## EXTRAIT FOURNI
┄┄┄┄┄┄

EPSILON – CHOEUR SAINT VINCENT – CHANTS DE NOËL EUROPÉENS – 2011
Un ensemble de
chants de Noël d’Europe qui sont une sorte de célébration nostalgique pour gens
de ma génération. C’était le temps où nous avions trois Messes de Minuit et
puis une grand’messe à 10 heures le matin de Noêl dans l’Eglise de Saint
Martial à Bordeaux. Nous en avions pour un an à digérer le souvenir de ces
chants multicolores et multinationaux que nous, les enfants, chantions
avec joie et puissance pour tous les parents, nos parents d’ici et d’ailleurs,
assemblés dans la grand’nef et sur les bas-côtés. Dieu que nous étions fiers de
ces bergers et de ce petit enfant Jésus que nous voyions comme ce qu’il sera toujours
pour nous, un bébé, un nouveau-né, un nourrisson, un petit quinquin, un petit
rochin qui rêve de pain d’épices et de barbe à papa.
La nostalgie
passée, il reste un très beau disque qui travaille le chœur dans les aigus
enfantins, peut-être un peu trop car une contre voix plus sombre et plus
profonde aurait enrichi les voix enfantines, comme nous le faisions il y a si
longtemps car en plus des gamins et des gamines, des drôles et des drôlesses
comme on disait encore en ce temps-là en Bordeluche de Burdigala. On avait un
contre-chœur adulte qui donnait de l’ampleur à notre chant. Mais c’est très
beau de rester dans les voix enfantines avec un ensemble de cuivre que nous
n’avions pas vraiment. On avait un orgue mais pas un grand orgue car nous
étions une église de quartier populaire, mais nous avions une ou deux flûtes, quelques
flûtiaux et pipeaux que nous apportions pour l’occasion, et parfois même une
trompette qu’un grand du collège ou du conservatoire sortait pour notre fête,
car c’était notre fête. Ce n’était pas encore la mode des guitares électriques
et des batteries. Nous en rêvions un peu car Johnny Halliday commençait à faire
parler de lui et le dimanche nous écoutions la grande musique de l’émission
d’opéra à 13 heures sur Paris Inter.

┄┄┄┄┄┄

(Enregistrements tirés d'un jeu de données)
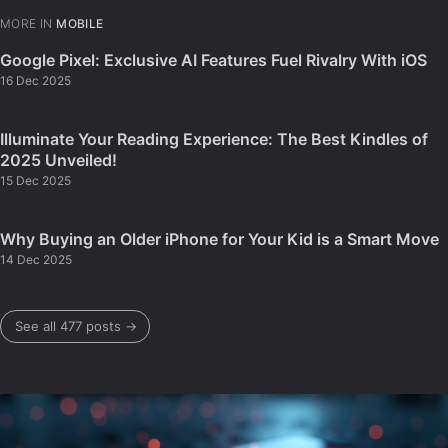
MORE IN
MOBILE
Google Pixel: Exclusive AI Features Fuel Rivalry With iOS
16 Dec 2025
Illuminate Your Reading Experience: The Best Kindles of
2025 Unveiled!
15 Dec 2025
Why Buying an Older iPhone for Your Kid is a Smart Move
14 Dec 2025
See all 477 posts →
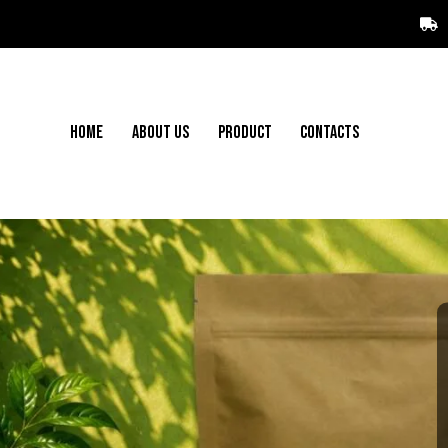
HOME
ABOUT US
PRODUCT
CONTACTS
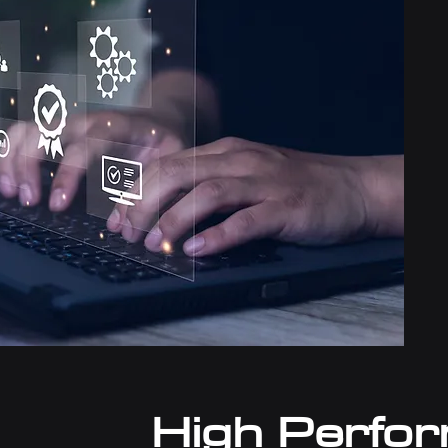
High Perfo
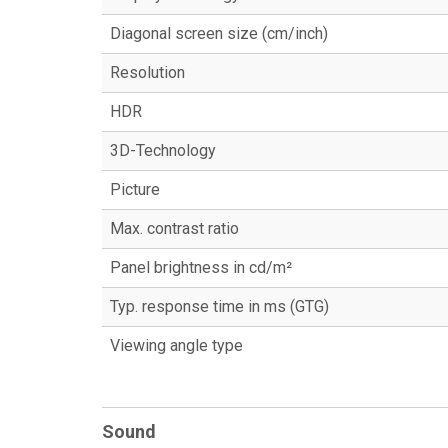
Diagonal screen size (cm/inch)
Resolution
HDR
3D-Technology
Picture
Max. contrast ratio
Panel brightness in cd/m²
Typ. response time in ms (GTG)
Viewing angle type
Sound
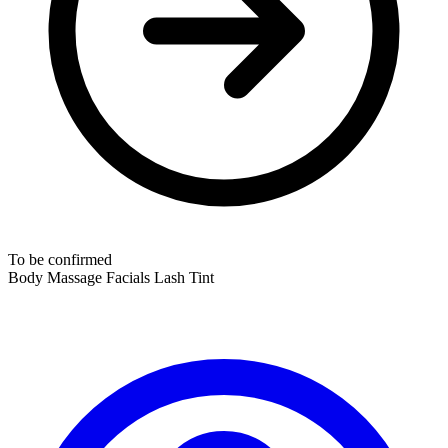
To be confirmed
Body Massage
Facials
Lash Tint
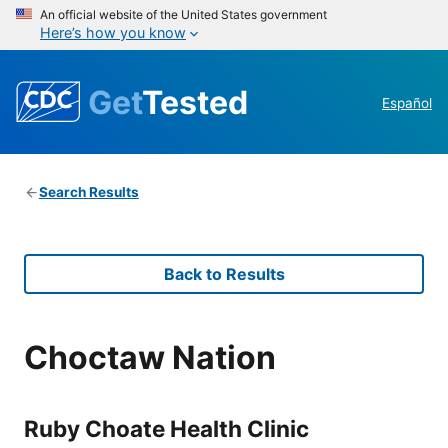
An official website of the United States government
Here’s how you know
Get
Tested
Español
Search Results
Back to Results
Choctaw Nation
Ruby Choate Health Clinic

┄┄┄┄┄┄

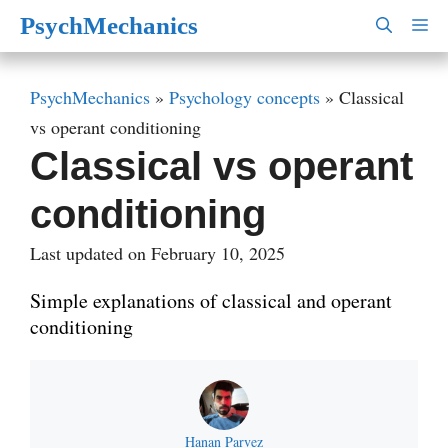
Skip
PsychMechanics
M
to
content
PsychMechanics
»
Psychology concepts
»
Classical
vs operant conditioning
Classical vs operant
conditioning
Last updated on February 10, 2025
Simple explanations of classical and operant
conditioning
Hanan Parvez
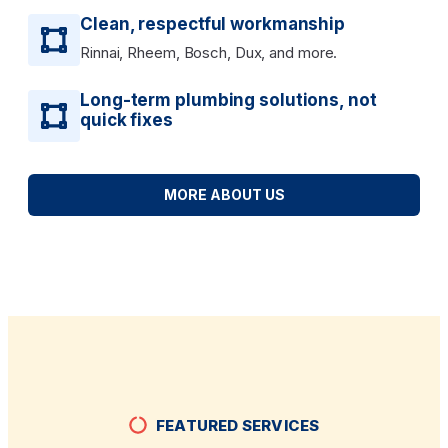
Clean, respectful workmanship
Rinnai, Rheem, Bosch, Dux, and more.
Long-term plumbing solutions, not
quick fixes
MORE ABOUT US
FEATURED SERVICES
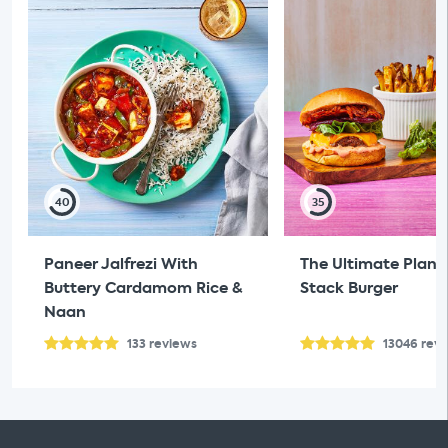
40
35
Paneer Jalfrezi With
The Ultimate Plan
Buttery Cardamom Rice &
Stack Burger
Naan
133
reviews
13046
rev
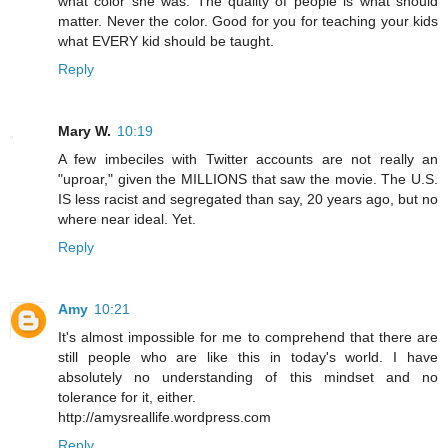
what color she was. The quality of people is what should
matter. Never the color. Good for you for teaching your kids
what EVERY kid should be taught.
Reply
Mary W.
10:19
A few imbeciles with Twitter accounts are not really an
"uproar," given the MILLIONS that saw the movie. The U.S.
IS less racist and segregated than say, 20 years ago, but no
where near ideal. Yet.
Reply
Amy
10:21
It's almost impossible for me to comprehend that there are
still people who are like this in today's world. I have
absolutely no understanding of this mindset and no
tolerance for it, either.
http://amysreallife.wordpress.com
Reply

┄┄┄┄┄┄

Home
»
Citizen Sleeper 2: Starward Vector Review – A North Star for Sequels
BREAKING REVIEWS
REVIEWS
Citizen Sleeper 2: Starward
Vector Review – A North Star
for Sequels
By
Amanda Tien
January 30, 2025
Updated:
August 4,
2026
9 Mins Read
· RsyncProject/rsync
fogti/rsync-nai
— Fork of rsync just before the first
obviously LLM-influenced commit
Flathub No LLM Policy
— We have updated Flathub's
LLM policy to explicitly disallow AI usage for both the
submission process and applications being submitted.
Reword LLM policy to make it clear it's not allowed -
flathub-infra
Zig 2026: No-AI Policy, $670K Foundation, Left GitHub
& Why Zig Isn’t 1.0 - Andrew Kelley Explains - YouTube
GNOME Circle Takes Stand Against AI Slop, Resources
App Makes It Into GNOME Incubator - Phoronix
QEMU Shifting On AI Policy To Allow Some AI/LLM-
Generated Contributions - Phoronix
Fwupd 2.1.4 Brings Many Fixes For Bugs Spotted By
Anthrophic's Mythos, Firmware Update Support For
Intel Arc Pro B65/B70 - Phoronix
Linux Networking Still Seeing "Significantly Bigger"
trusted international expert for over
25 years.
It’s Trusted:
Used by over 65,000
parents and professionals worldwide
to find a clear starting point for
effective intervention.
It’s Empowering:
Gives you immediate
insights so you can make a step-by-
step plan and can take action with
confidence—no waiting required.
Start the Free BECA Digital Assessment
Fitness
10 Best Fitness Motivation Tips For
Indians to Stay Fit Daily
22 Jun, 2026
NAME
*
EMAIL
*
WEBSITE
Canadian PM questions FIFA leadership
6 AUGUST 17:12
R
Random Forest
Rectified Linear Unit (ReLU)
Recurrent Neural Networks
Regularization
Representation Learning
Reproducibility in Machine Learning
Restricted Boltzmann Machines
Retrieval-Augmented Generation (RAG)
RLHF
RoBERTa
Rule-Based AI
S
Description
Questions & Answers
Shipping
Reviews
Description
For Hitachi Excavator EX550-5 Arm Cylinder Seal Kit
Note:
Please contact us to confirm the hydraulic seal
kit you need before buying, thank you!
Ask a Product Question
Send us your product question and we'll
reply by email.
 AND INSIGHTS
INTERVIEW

┄┄┄┄┄┄

## À FAIRE
**a.** Traduisez en anglais cette phrase du texte sur les chants de Noël : « Ce n’était pas encore la mode des guitares électriques et des batteries. »
**b.** Recopiez fidèlement le passage du texte sur les chants de Noël qui commence par « EPSILON – CHOEUR » et se termine par « barbe à papa. ».
**c.** Poursuivez, s'il vous plaît, le texte sur les chants de Noël à partir de l'endroit où il s'arrête.
Les enregistrements ne jouent aucun rôle ici.

## RÉSULTATS DE L'EXERCICE
**a.** Electric guitars and drum kits were not yet in fashion.

**b.**
EPSILON – CHOEUR SAINT VINCENT – CHANTS DE NOËL EUROPÉENS – 2011
Un ensemble de
chants de Noël d’Europe qui sont une sorte de célébration nostalgique pour gens
de ma génération. C’était le temps où nous avions trois Messes de Minuit et
puis une grand’messe à 10 heures le matin de Noêl dans l’Eglise de Saint
Martial à Bordeaux. Nous en avions pour un an à digérer le souvenir de ces
chants multicolores et multinationaux que nous, les enfants, chantions
avec joie et puissance pour tous les parents, nos parents d’ici et d’ailleurs,
assemblés dans la grand’nef et sur les bas-côtés. Dieu que nous étions fiers de
ces bergers et de ce petit enfant Jésus que nous voyions comme ce qu’il sera toujours
pour nous, un bébé, un nouveau-né, un nourrisson, un petit quinquin, un petit
rochin qui rêve de pain d’épices et de barbe à papa.

**c.**
Un petit plaisir
à déguster ici et là comme pour s’endormir dans la vieille vie à jamais
disparue mais qui est toujours vivante dans nos têtes. Je ne sais pas ce que
les jeunes générations ont perdu mais je suis sûr qu’elles n’apprécient plus
Noël comme nous l’apprécions. Le Père Noël est une telle hypocrisie face à cet
enfant Jésus. Et les rennes n’ont rien à offrir en face de ce bœuf et de cet
âne. Eux, c’étaient des animaux que nous connaissions bien, tandis que les rennes
étaient pour nous des bêtes volantes sans ailes, bref des animaux de cirque. Il
me manque vraiment, ce bœuf qui avait le goût de la mandarine que nous avions
une fois par an après nos trois messes de Noël, une seule et une seule fois,
tout autant que cet âne qui avait le goût du chocolat que l’on avait fondu pour
le mélanger aux châtaignes écrasées pour faire la bûche de Noël que nous ne
devions manger que le lendemain, ou presque, bref pour Noël, le vrai repas
après avoir ouvert nos cadeaux.
Désolés mais ce
disque n’est qu’une tranche de nostalgie un peu romantique qui nous rappelle le
bonheur d’une fête dans une vie de travail et de parcimonie car pour nous les
choses les plus belles étaient aussi les choses les plus rares comme les
mandarines, fruit de luxe et de fête, ou le chocolat, dessert de gourmandise et
de célébration d’occasions rares.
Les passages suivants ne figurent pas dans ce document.